The San Francisco-based D2C brand says for its fiscal third quarter, the number of active clients grew 9% compared to the same period in the prior year, rising to 3.4 million. And net revenue per client also improved, gaining 6% to $398. But overall revenue fell 9% to $371.7 million, a decrease of 9% year over year. And it swung to a loss of $33.9 million, compared to net income of $7 million.
Katrina Lake, founder and CEO, points out that the company achieved these results at a time when many in the apparel business saw sales tumble as much as 80%. “Our results give us confidence in the resilience and increasing relevance of our model as more people than ever before seek out a better online shopping experience, rooted in what is meaningful and right for them,” she says in the company’s earnings announcement. “Through a combination of innovating the Fix model and expanding Direct Buy, we are excited to expand the Stitch Fix ecosystem, and unlock personal styling for everybody.”
Some observers are impressed with the way Direct Buy is gaining momentum. Mark R. Altschwager, an analyst who follows the company for Baird, writes that 13% of women’s clients have tried Direct Buy, up from 5% in February.
“Management's tone has become increasingly bullish on the potential as it learns from early results,” he adds, “driving higher client engagement,” such as spending more time on the app.
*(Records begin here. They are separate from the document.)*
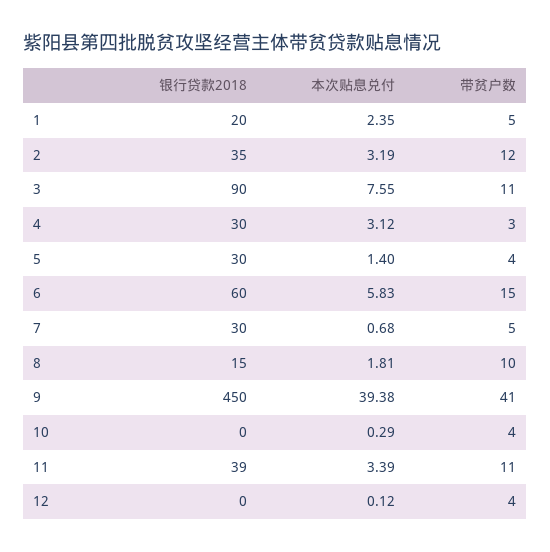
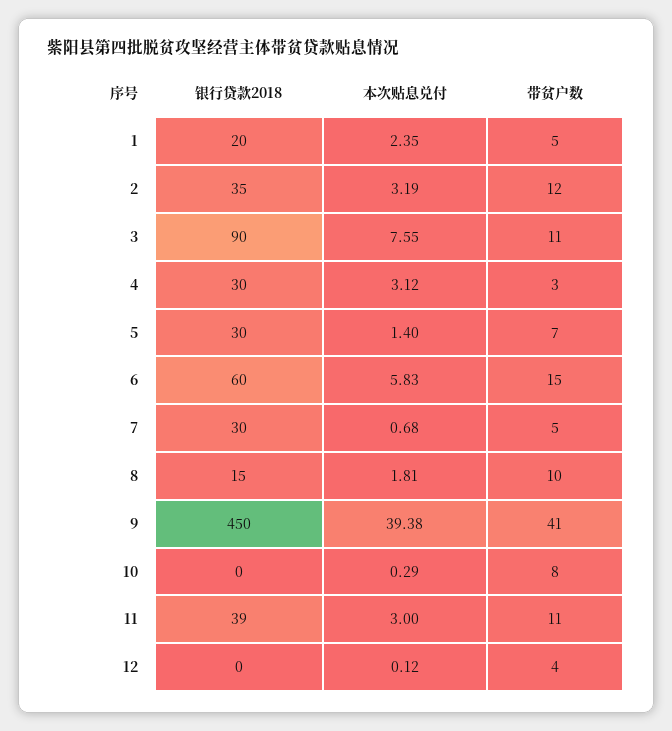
  {
    "银行贷款2018": {
      "1": 20,
      "2": 35,
      "3": 90,
      "4": 30,
      "5": 30,
      "6": 60,
      "7": 30,
      "8": 15,
      "9": 450,
      "10": 0,
      "11": 39,
      "12": 0
    },
    "本次贴息兑付": {
      "1": 2.35,
      "2": 3.19,
      "3": 7.55,
      "4": 3.12,
      "5": 1.4,
      "6": 5.83,
      "7": 0.68,
      "8": 1.81,
      "9": 39.38,
      "10": 0.29,
-     "11": 3.39,
+     "11": 3,
      "12": 0.12
    },
    "带贫户数": {
      "1": 5,
      "2": 12,
      "3": 11,
      "4": 3,
-     "5": 4,
+     "5": 7,
      "6": 15,
      "7": 5,
      "8": 10,
      "9": 41,
-     "10": 4,
+     "10": 8,
      "11": 11,
      "12": 4
    }
  }

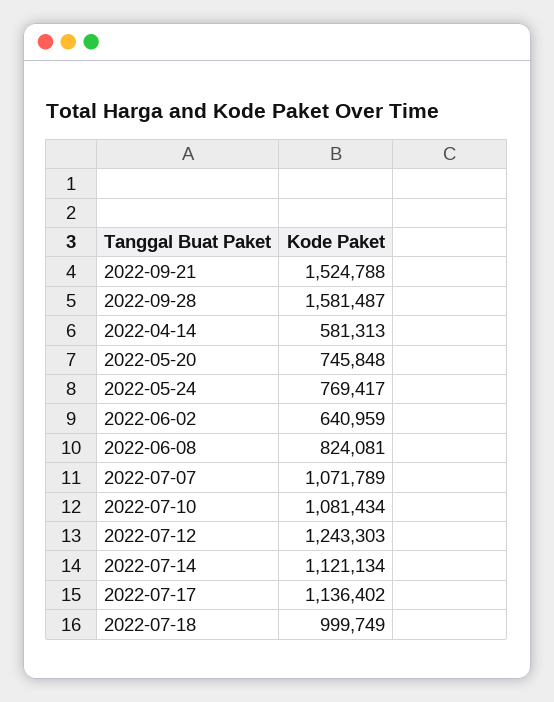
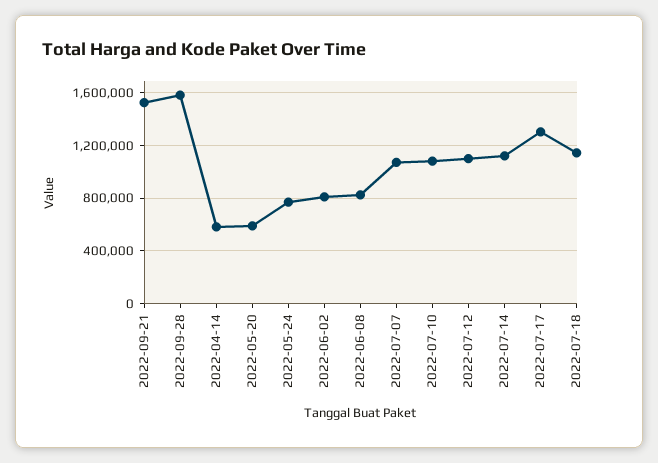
  {
    "2022-09-21": 1524788,
    "2022-09-28": 1581487,
    "2022-04-14": 581313,
-   "2022-05-20": 745848,
+   "2022-05-20": 600000,
    "2022-05-24": 769417,
-   "2022-06-02": 640959,
+   "2022-06-02": 800000,
    "2022-06-08": 824081,
    "2022-07-07": 1071789,
    "2022-07-10": 1081434,
-   "2022-07-12": 1243303,
+   "2022-07-12": 1100000,
    "2022-07-14": 1121134,
-   "2022-07-17": 1136402,
+   "2022-07-17": 1300000,
-   "2022-07-18": 999749
+   "2022-07-18": 1150000
  }

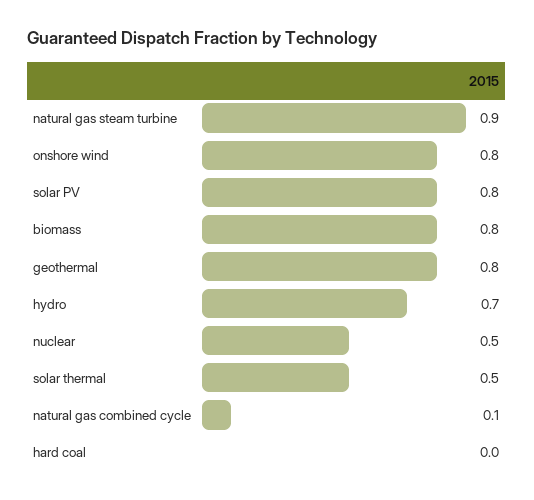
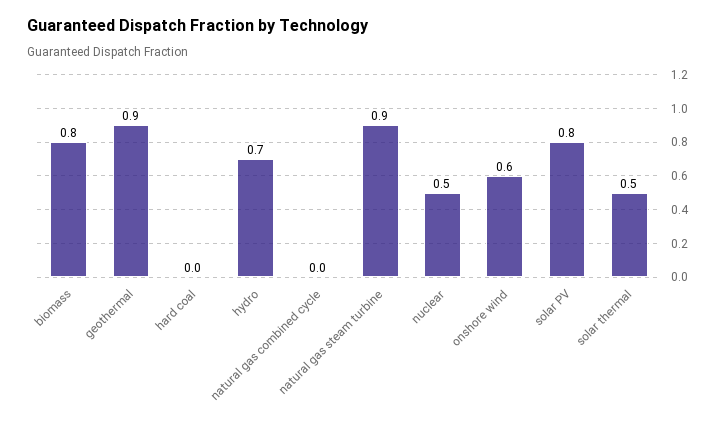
  {
    "natural gas steam turbine": 0.9,
-   "onshore wind": 0.8,
+   "onshore wind": 0.6,
    "solar PV": 0.8,
    "biomass": 0.8,
-   "geothermal": 0.8,
+   "geothermal": 0.9,
    "hydro": 0.7,
    "nuclear": 0.5,
    "solar thermal": 0.5,
-   "natural gas combined cycle": 0.1,
+   "natural gas combined cycle": 0,
    "hard coal": 0
  }

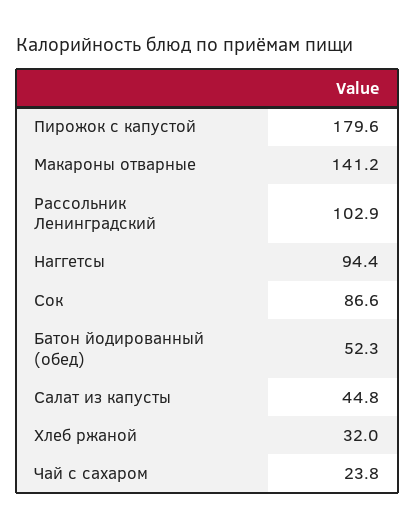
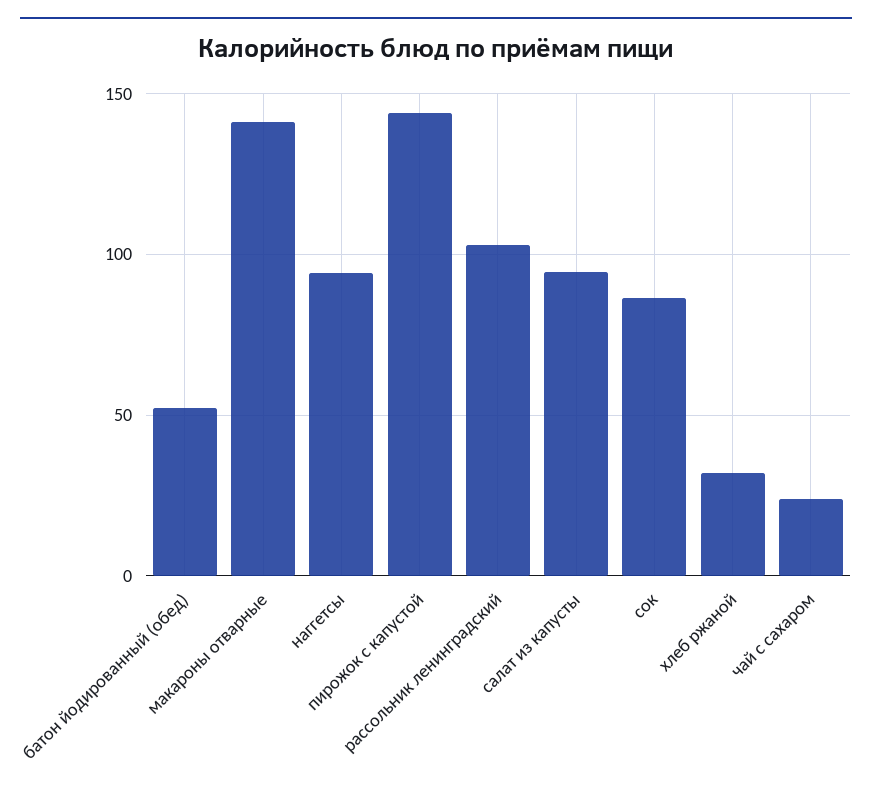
  {
-   "Пирожок с капустой": 179.6,
+   "Пирожок с капустой": 145,
    "Макароны отварные": 141.2,
    "Рассольник Ленинградский": 102.9,
    "Наггетсы": 94.4,
    "Сок": 86.6,
    "Батон йодированный (обед)": 52.3,
-   "Салат из капусты": 44.8,
+   "Салат из капусты": 95,
    "Хлеб ржаной": 32,
    "Чай с сахаром": 23.8
  }

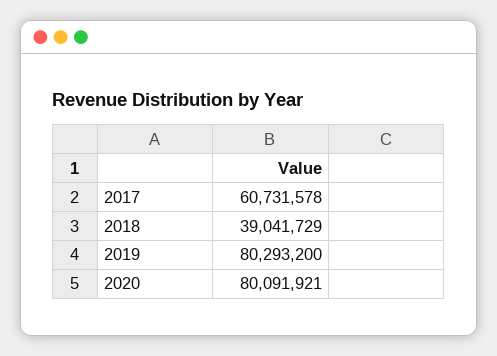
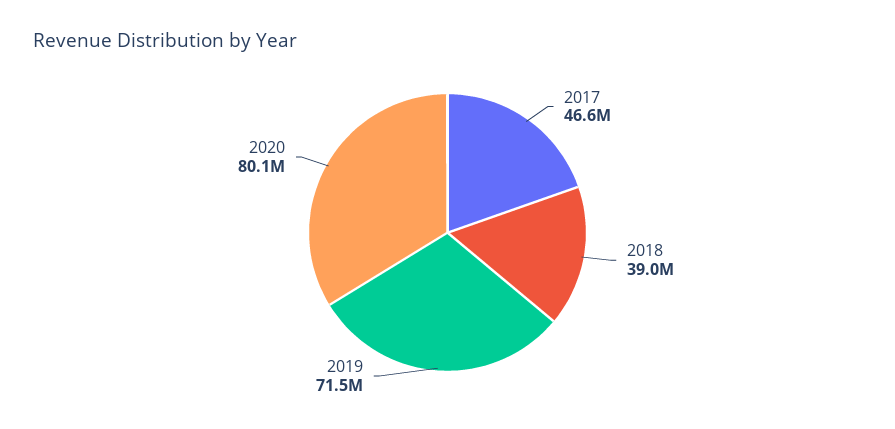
  {
-   "2017": 60731578,
+   "2017": 46600000,
    "2018": 39041729,
-   "2019": 80293200,
+   "2019": 71500000,
    "2020": 80091921
  }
Direct Buy also expands the appeal of Stitch Fix's platform, since “some users value the personalization and convenience/safety of at-home try-on, but want to be more involved in style selection.”
Earlier this month, The Wall Street Journal reported Stitch Fix was laying off 1,400 of its stylists -- about 18% of its staff in San Francisco. Plans call for adding 2,000 stylists in cities with lower costs of living, including Dallas, Pittsburgh, Cleveland, Minneapolis and Austin, Texas.